The records that follow must be reproduced in full, with every picture excluded.

═════ Supplied records ═════

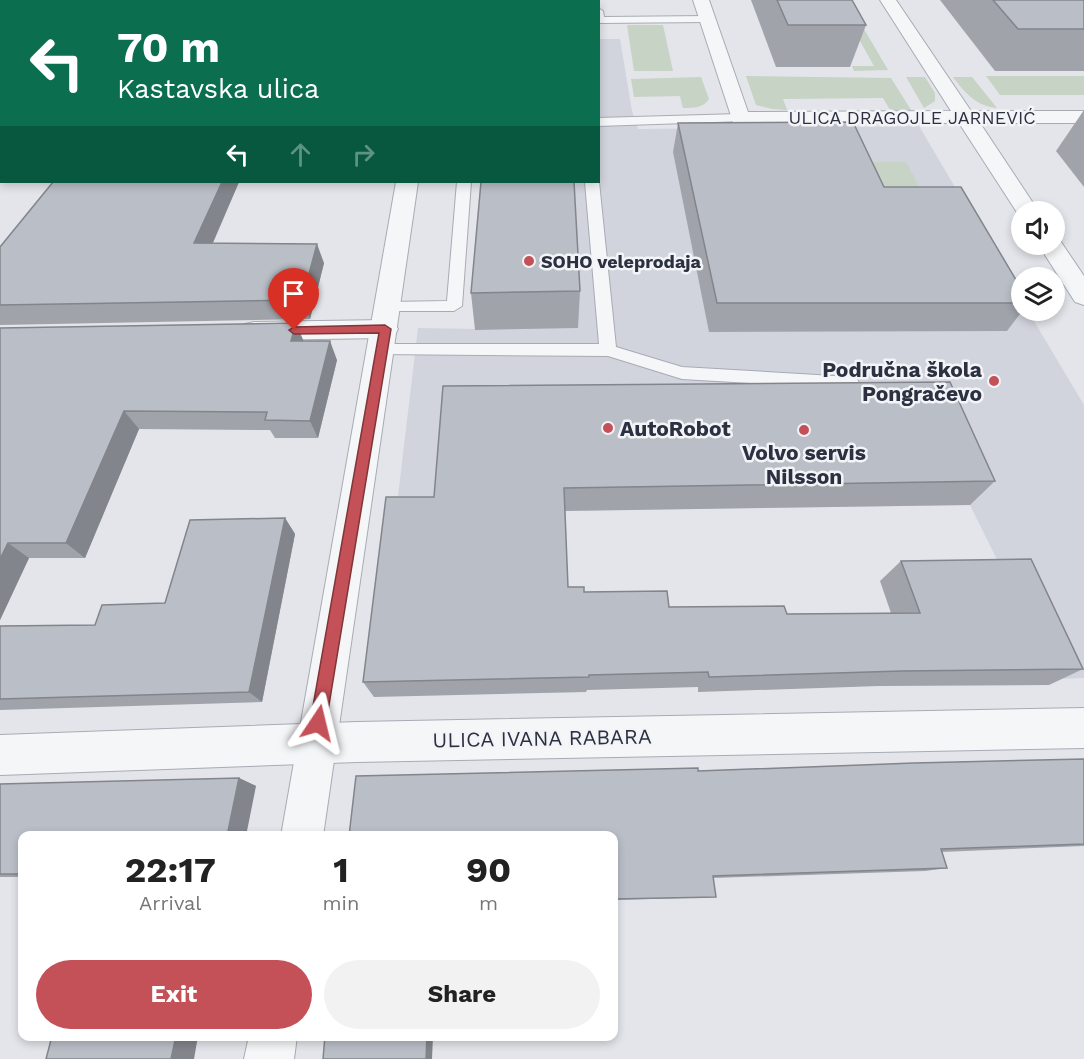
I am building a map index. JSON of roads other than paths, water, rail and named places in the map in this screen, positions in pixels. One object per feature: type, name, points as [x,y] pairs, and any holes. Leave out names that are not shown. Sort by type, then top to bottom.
[{"type":"street","points":[[701,0],[740,118]]},
{"type":"street","points":[[888,0],[1021,201]]},
{"type":"street","name":"ULICA DRAGOJLE JARNEVIĆ","points":[[740,118],[1084,117]]},
{"type":"street","points":[[303,831],[315,743],[385,328],[407,183]]},
{"type":"street","points":[[1057,255],[1084,296]]},
{"type":"street","points":[[233,332],[385,328]]},
{"type":"street","name":"ULICA IVANA RABARA","points":[[0,755],[315,743],[1084,728]]},
{"type":"street","points":[[269,1059],[272,1041]]},
{"type":"lane","points":[[600,20],[708,19]]},
{"type":"lane","points":[[600,122],[740,118]]},
{"type":"lane","points":[[385,328],[454,306],[464,183]]},
{"type":"lane","points":[[592,183],[608,350]]},
{"type":"lane","points":[[385,328],[608,350],[682,374],[851,383]]},
{"type":"place","name":"SOHO veleprodaja","points":[[529,261]]},
{"type":"place","name":"Područna škola Pongračevo","points":[[994,381]]},
{"type":"place","name":"AutoRobot","points":[[608,428]]},
{"type":"place","name":"Volvo servis Nilsson","points":[[804,430]]}]
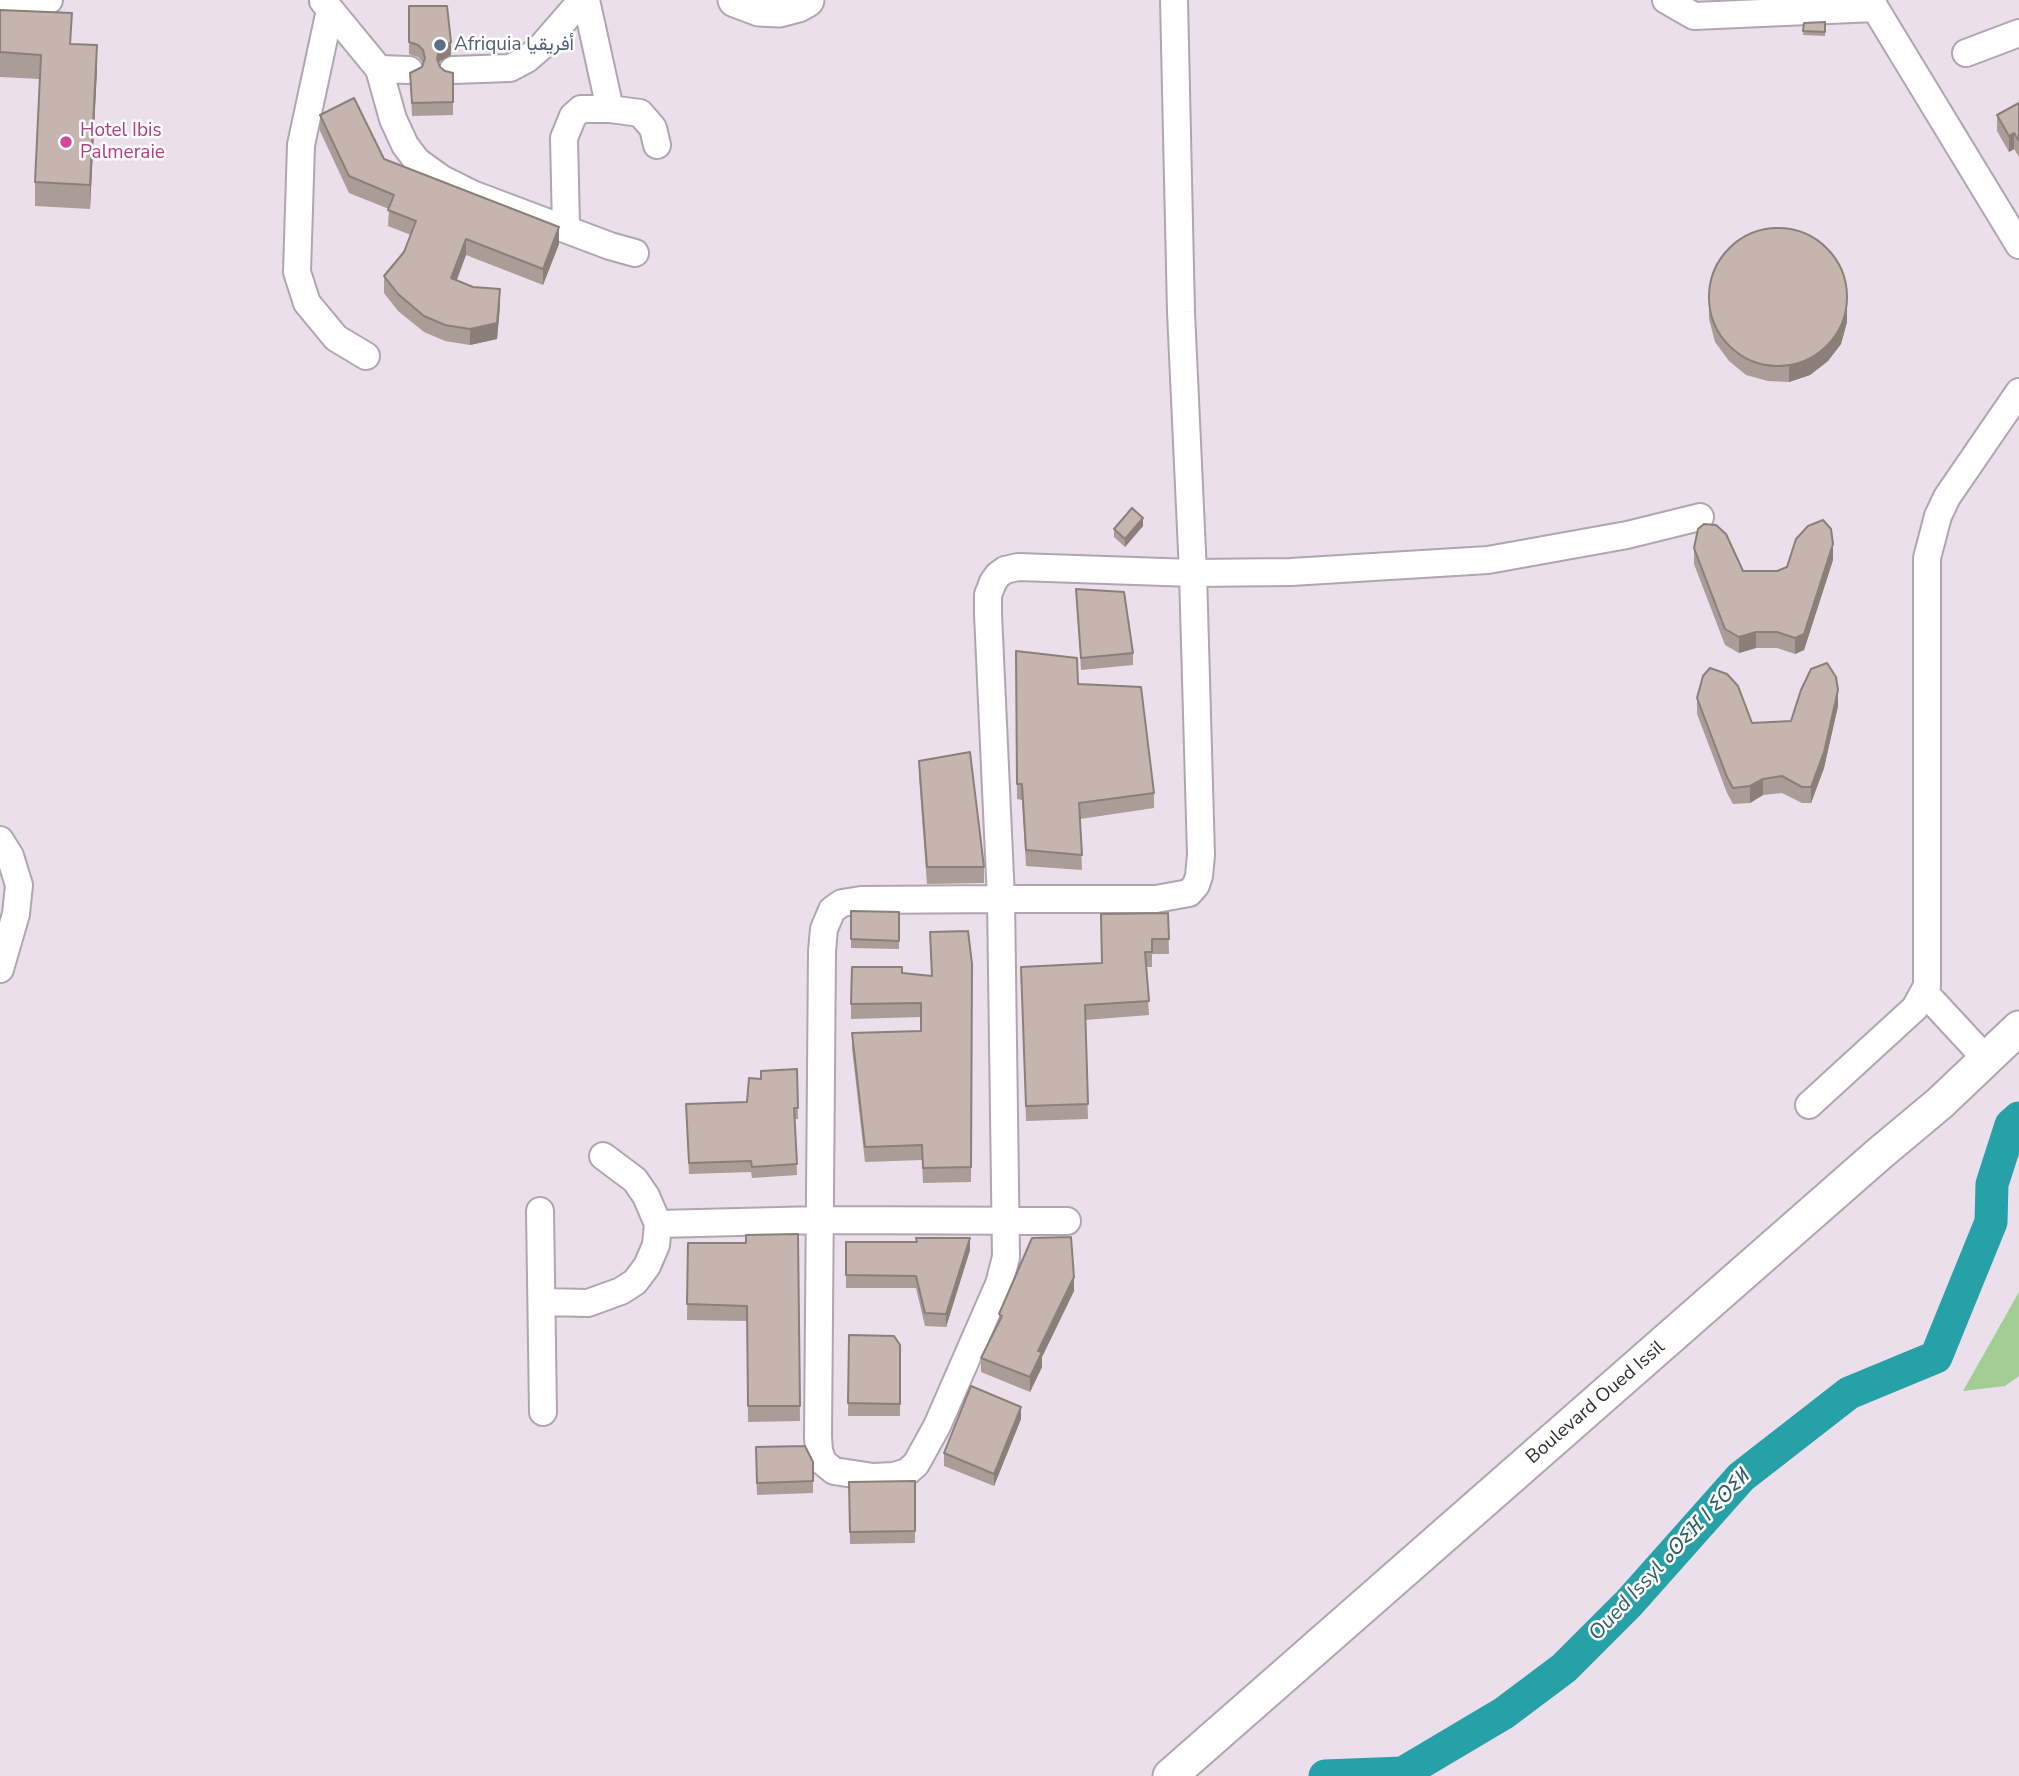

═════

**Response to this exercise**
I am building a map index. JSON of roads other than paths, water, rail and named places in the map in this screen, positions in pixels. One object per feature: type, name, points as [x,y] pairs, and any holes. Leave out names that are not shown. Sort by type, then top to bottom.
[{"type":"street","points":[[701,0],[740,118]]},
{"type":"street","points":[[888,0],[1021,201]]},
{"type":"street","name":"ULICA DRAGOJLE JARNEVIĆ","points":[[740,118],[1084,117]]},
{"type":"street","points":[[303,831],[315,743],[385,328],[407,183]]},
{"type":"street","points":[[1057,255],[1084,296]]},
{"type":"street","points":[[233,332],[385,328]]},
{"type":"street","name":"ULICA IVANA RABARA","points":[[0,755],[315,743],[1084,728]]},
{"type":"street","points":[[269,1059],[272,1041]]},
{"type":"lane","points":[[600,20],[708,19]]},
{"type":"lane","points":[[600,122],[740,118]]},
{"type":"lane","points":[[385,328],[454,306],[464,183]]},
{"type":"lane","points":[[592,183],[608,350]]},
{"type":"lane","points":[[385,328],[608,350],[682,374],[851,383]]},
{"type":"place","name":"SOHO veleprodaja","points":[[529,261]]},
{"type":"place","name":"Područna škola Pongračevo","points":[[994,381]]},
{"type":"place","name":"AutoRobot","points":[[608,428]]},
{"type":"place","name":"Volvo servis Nilsson","points":[[804,430]]}]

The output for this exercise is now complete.